Huebner K, Tsuchida N, Green C, Croce C M
J Exp Med. 1979 Aug 1;150(2):392-405. doi: 10.1084/jem.150.2.392.
Murine teratocarcinoma stem cells are nonpermissive for productive infection by a variety of DNA (polyoma and SV40 virus) and RNA (murine leukemia and sarcoma virus) tumor viruses whereas differentiated murine cells derived from the stem cells are permissive for productive (or abortive in the case of SV40) infection by these same viruses. The block to productive infection by these oncogenic viruses is at a postpenetration step in the replication cycle of these viruses but the precise level of the block has not been established for any of these viruses. In this report we describe teratocarcinoma-derived stem and differentiated cell lines which should be especially useful in determining the level of the block to replication of ecotropic murine leukemia virus in murine teratocarcinoma stem cells. The stem cell line, OTT6050AF1 BrdU, which is completely nonpermissive to productive infection by Moloney murine leukemia virus and consists of 97% pluripotent stem cells, contains DNA copies of an RNA tumor virus which is indistinguishable from the N-tropic murine leukemia virus of AKR mice. The stem cells are negative for expression of viral reverse transcriptase, p30 and gp69/71 and no virus is found by XC plaque assay or other biological tests. Differentiated cells established from the same teratocarcinoma tumor are 100% positive for viral gp69/71, p30, and produce large amounts of reverse transcriptase activity and N-tropic virus as detected by biological assay. The virus isolated from the differentiated cells is closely related, if not identical to AKR N-tropic virus by nucleic acid hybridization studies and is thus not an endogenous virus of the 129 strain of mice. The teratocarcinoma tumor from which the cell lines were established had been carried in 129 mice and perhaps at some time in the mouse passage history the tumors were infected (nonproductively) with the N-tropic virus. Regardless of the origin of this viral DNA, the OTT6050A derived stem and differentiated cell lines should be extremely useful in defining in stem cells the step at which ecotropic murine leukemia virus replication is blocked.
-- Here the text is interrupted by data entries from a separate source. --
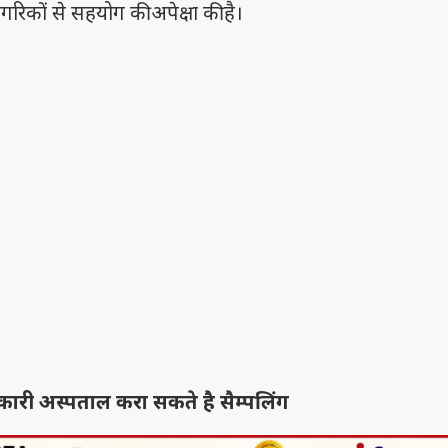
ागरिकों से सहयोग की अपेक्षा की है।
री अस्पताल करा सकते है सैम्पलिंग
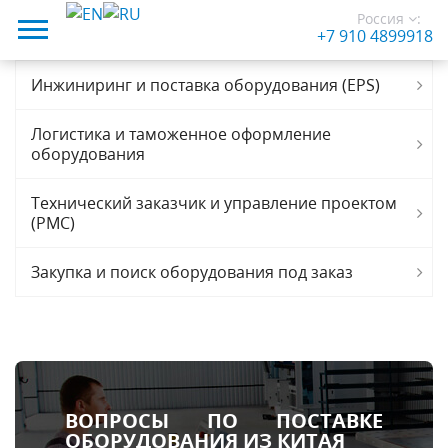
Россия
:
+7 910 4899918
Инжиниринг и поставка оборудования (EPS)
Логистика и таможенное оформление
оборудования
Технический заказчик и управление проектом
(PMC)
Закупка и поиск оборудования под заказ
ВОПРОСЫ ПО ПОСТАВКЕ
ОБОРУДОВАНИЯ ИЗ КИТАЯ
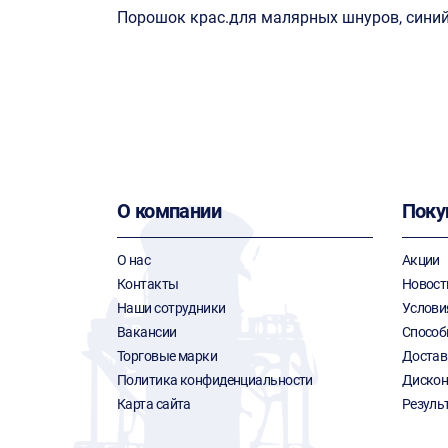
Порошок крас.для малярных шнуров, синий 
О компании
Поку
О нас
Акции
Контакты
Новост
Наши сотрудники
Услови
Вакансии
Способ
Торговые марки
Достав
Политика конфиденциальности
Дискон
Карта сайта
Резуль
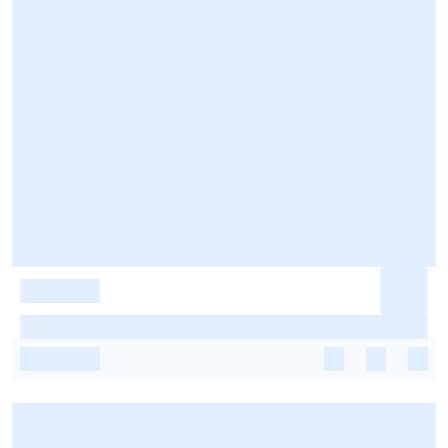
-
-
-
-
-
-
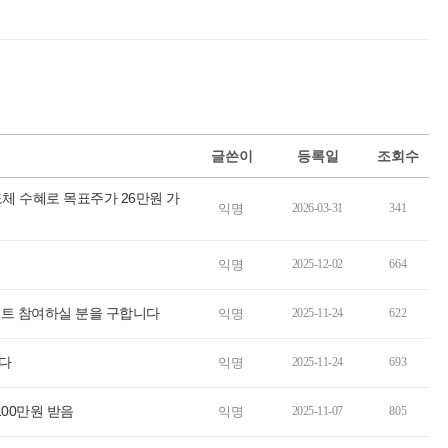
글쓴이
등록일
조회수
반도체 수혜로 목표주가 26만원 가
익명
2026-03-31
341
익명
2025-12-02
664
젝트 참여하실 분을 구합니다
익명
2025-11-24
622
니다
익명
2025-11-24
693
100만원 받음
익명
2025-11-07
805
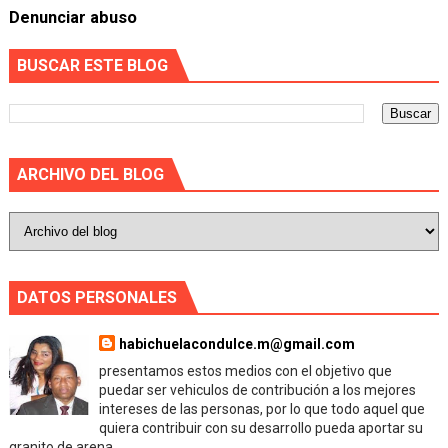
Denunciar abuso
BUSCAR ESTE BLOG
ARCHIVO DEL BLOG
DATOS PERSONALES
habichuelacondulce.m@gmail.com
presentamos estos medios con el objetivo que
puedar ser vehiculos de contribución a los mejores
intereses de las personas, por lo que todo aquel que
quiera contribuir con su desarrollo pueda aportar su
granito de arena.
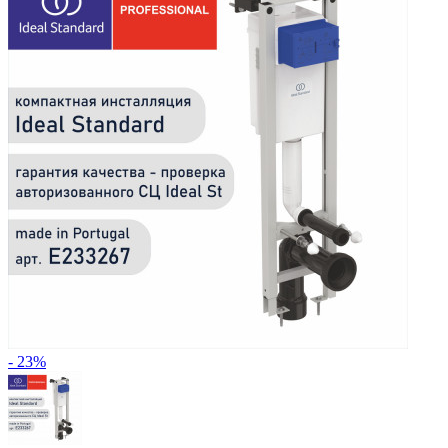
- 23%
小鼠畸胎瘤干细胞对多种DNA肿瘤病毒(多瘤病毒和SV40病毒)和RNA肿瘤病毒(小鼠白血病病毒和肉瘤病毒)的增殖性感染具有抗性,而源自这些干细胞的分化小鼠细胞对这些相同病毒的增殖性(或在SV40病毒的情况下为流产性)感染具有敏感性。这些致癌病毒对增殖性感染的阻断发生在病毒复制周期的穿透后步骤,但尚未确定这些病毒中任何一种的确切阻断水平。在本报告中,我们描述了源自畸胎瘤的干细胞系和分化细胞系,它们在确定嗜亲性小鼠白血病病毒在小鼠畸胎瘤干细胞中的复制阻断水平方面应特别有用。干细胞系OTT6050AF1 BrdU对莫洛尼小鼠白血病病毒的增殖性感染完全具有抗性,由97%的多能干细胞组成,含有一种RNA肿瘤病毒的DNA拷贝,该病毒与AKR小鼠的N嗜性小鼠白血病病毒无法区分。干细胞的病毒逆转录酶、p30和gp69/71表达呈阴性,通过XC空斑试验或其他生物学检测未发现病毒。从同一畸胎瘤肿瘤建立的分化细胞对病毒gp69/71、p30呈100%阳性,并产生大量逆转录酶活性和通过生物学检测检测到的N嗜性病毒。通过核酸杂交研究,从分化细胞中分离出的病毒与AKR N嗜性病毒密切相关(如果不是完全相同的话),因此不是129品系小鼠的内源性病毒。建立细胞系所用的畸胎瘤肿瘤是在129小鼠中传代的,也许在小鼠传代历史的某个时候,肿瘤被N嗜性病毒(非增殖性)感染。无论这种病毒DNA的来源如何,源自OTT6050A的干细胞系和分化细胞系在确定嗜亲性小鼠白血病病毒在干细胞中复制被阻断的步骤方面应该非常有用。